What to produce: An exact reproduction of all entries is required.

Stored items
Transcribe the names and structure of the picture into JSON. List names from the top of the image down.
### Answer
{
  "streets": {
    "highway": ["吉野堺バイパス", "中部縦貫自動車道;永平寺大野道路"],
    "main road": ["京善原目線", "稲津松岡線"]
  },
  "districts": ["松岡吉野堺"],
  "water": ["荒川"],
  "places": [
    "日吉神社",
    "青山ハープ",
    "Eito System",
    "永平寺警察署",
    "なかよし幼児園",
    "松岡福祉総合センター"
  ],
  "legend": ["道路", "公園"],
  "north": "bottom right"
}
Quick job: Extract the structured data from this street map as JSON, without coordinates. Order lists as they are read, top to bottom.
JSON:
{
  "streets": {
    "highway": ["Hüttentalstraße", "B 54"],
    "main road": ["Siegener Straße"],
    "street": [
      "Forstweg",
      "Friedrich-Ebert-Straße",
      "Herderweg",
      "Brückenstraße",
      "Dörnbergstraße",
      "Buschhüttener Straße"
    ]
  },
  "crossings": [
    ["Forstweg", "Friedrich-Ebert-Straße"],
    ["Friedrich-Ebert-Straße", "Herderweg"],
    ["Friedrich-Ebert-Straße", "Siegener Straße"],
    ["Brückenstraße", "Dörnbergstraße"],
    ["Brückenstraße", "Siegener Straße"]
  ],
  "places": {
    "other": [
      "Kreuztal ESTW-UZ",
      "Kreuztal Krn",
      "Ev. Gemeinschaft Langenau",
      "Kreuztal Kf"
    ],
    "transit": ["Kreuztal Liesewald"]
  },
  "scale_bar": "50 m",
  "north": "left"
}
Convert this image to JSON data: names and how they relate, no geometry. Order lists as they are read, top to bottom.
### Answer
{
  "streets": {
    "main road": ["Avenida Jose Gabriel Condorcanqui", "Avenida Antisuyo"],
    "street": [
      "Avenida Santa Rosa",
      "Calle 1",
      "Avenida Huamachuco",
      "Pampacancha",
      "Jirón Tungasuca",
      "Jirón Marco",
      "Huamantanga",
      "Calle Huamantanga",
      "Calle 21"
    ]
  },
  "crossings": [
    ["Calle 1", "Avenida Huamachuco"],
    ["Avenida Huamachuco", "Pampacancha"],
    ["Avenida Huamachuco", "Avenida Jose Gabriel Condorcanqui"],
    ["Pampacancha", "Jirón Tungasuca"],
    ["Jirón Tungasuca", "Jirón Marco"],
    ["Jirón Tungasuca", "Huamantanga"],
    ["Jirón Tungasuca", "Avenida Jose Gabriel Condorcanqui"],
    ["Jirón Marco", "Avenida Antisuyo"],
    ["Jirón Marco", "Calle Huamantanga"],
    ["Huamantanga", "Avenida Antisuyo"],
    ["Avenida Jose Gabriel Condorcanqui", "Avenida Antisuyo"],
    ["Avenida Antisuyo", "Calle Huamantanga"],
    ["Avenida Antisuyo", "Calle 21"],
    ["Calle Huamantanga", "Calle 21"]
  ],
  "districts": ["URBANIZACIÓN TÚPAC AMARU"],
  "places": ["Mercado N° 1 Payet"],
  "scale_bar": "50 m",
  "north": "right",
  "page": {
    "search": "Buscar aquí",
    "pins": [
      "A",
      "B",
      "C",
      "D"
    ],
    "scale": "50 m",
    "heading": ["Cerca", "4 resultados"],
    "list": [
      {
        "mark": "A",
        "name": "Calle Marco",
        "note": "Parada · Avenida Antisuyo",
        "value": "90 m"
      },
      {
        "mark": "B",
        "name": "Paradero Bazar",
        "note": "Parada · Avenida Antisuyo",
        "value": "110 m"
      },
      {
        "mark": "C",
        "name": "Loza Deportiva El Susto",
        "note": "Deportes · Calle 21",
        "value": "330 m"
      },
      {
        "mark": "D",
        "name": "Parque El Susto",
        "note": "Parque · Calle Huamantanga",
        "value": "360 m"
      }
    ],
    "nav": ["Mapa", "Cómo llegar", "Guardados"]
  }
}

Worked solution:
Transcribe the names and structure of the picture into JSON. List names from the top of the image down.
### Answer
{
  "streets": {
    "highway": ["吉野堺バイパス", "中部縦貫自動車道;永平寺大野道路"],
    "main road": ["京善原目線", "稲津松岡線"]
  },
  "districts": ["松岡吉野堺"],
  "water": ["荒川"],
  "places": [
    "日吉神社",
    "青山ハープ",
    "Eito System",
    "永平寺警察署",
    "なかよし幼児園",
    "松岡福祉総合センター"
  ],
  "legend": ["道路", "公園"],
  "north": "bottom right"
}
Quick job: Extract the structured data from this street map as JSON, without coordinates. Order lists as they are read, top to bottom.
JSON:
{
  "streets": {
    "highway": ["Hüttentalstraße", "B 54"],
    "main road": ["Siegener Straße"],
    "street": [
      "Forstweg",
      "Friedrich-Ebert-Straße",
      "Herderweg",
      "Brückenstraße",
      "Dörnbergstraße",
      "Buschhüttener Straße"
    ]
  },
  "crossings": [
    ["Forstweg", "Friedrich-Ebert-Straße"],
    ["Friedrich-Ebert-Straße", "Herderweg"],
    ["Friedrich-Ebert-Straße", "Siegener Straße"],
    ["Brückenstraße", "Dörnbergstraße"],
    ["Brückenstraße", "Siegener Straße"]
  ],
  "places": {
    "other": [
      "Kreuztal ESTW-UZ",
      "Kreuztal Krn",
      "Ev. Gemeinschaft Langenau",
      "Kreuztal Kf"
    ],
    "transit": ["Kreuztal Liesewald"]
  },
  "scale_bar": "50 m",
  "north": "left"
}
Convert this image to JSON data: names and how they relate, no geometry. Order lists as they are read, top to bottom.
### Answer
{
  "streets": {
    "main road": ["Avenida Jose Gabriel Condorcanqui", "Avenida Antisuyo"],
    "street": [
      "Avenida Santa Rosa",
      "Calle 1",
      "Avenida Huamachuco",
      "Pampacancha",
      "Jirón Tungasuca",
      "Jirón Marco",
      "Huamantanga",
      "Calle Huamantanga",
      "Calle 21"
    ]
  },
  "crossings": [
    ["Calle 1", "Avenida Huamachuco"],
    ["Avenida Huamachuco", "Pampacancha"],
    ["Avenida Huamachuco", "Avenida Jose Gabriel Condorcanqui"],
    ["Pampacancha", "Jirón Tungasuca"],
    ["Jirón Tungasuca", "Jirón Marco"],
    ["Jirón Tungasuca", "Huamantanga"],
    ["Jirón Tungasuca", "Avenida Jose Gabriel Condorcanqui"],
    ["Jirón Marco", "Avenida Antisuyo"],
    ["Jirón Marco", "Calle Huamantanga"],
    ["Huamantanga", "Avenida Antisuyo"],
    ["Avenida Jose Gabriel Condorcanqui", "Avenida Antisuyo"],
    ["Avenida Antisuyo", "Calle Huamantanga"],
    ["Avenida Antisuyo", "Calle 21"],
    ["Calle Huamantanga", "Calle 21"]
  ],
  "districts": ["URBANIZACIÓN TÚPAC AMARU"],
  "places": ["Mercado N° 1 Payet"],
  "scale_bar": "50 m",
  "north": "right",
  "page": {
    "search": "Buscar aquí",
    "pins": [
      "A",
      "B",
      "C",
      "D"
    ],
    "scale": "50 m",
    "heading": ["Cerca", "4 resultados"],
    "list": [
      {
        "mark": "A",
        "name": "Calle Marco",
        "note": "Parada · Avenida Antisuyo",
        "value": "90 m"
      },
      {
        "mark": "B",
        "name": "Paradero Bazar",
        "note": "Parada · Avenida Antisuyo",
        "value": "110 m"
      },
      {
        "mark": "C",
        "name": "Loza Deportiva El Susto",
        "note": "Deportes · Calle 21",
        "value": "330 m"
      },
      {
        "mark": "D",
        "name": "Parque El Susto",
        "note": "Parque · Calle Huamantanga",
        "value": "360 m"
      }
    ],
    "nav": ["Mapa", "Cómo llegar", "Guardados"]
  }
}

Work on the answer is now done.